** Start Supplied records **
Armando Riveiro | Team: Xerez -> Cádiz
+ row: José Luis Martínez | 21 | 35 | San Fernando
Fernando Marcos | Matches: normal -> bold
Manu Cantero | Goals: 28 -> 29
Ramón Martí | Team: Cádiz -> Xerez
** End Supplied records **
** Start Supplied records **
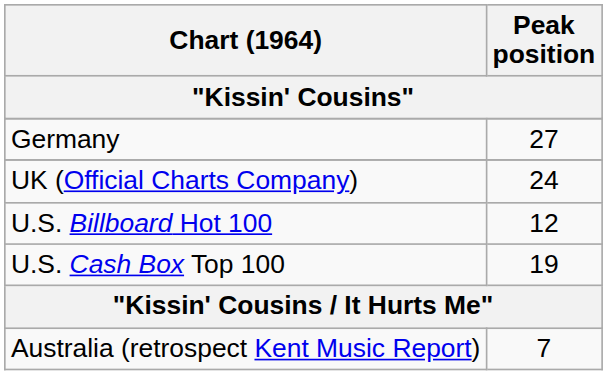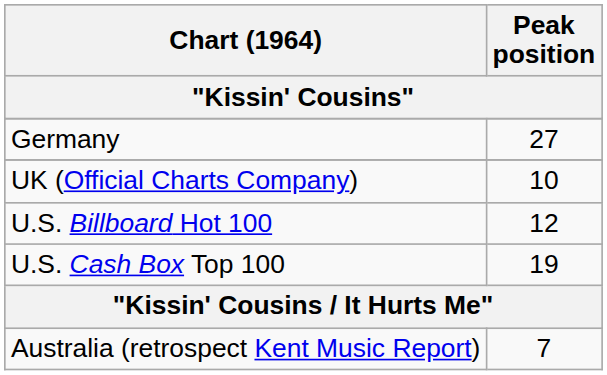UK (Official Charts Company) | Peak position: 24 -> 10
** End Supplied records **
Stated exercise
Reproduce verbatim the listing lines from the one containing "Armando Riveiro | Team: Xerez -> Cádiz" through the one containing "Ramón Martí | Team: Cádiz -> Xerez".

Complete answer
Armando Riveiro | Team: Xerez -> Cádiz
+ row: José Luis Martínez | 21 | 35 | San Fernando
Fernando Marcos | Matches: normal -> bold
Manu Cantero | Goals: 28 -> 29
Ramón Martí | Team: Cádiz -> Xerez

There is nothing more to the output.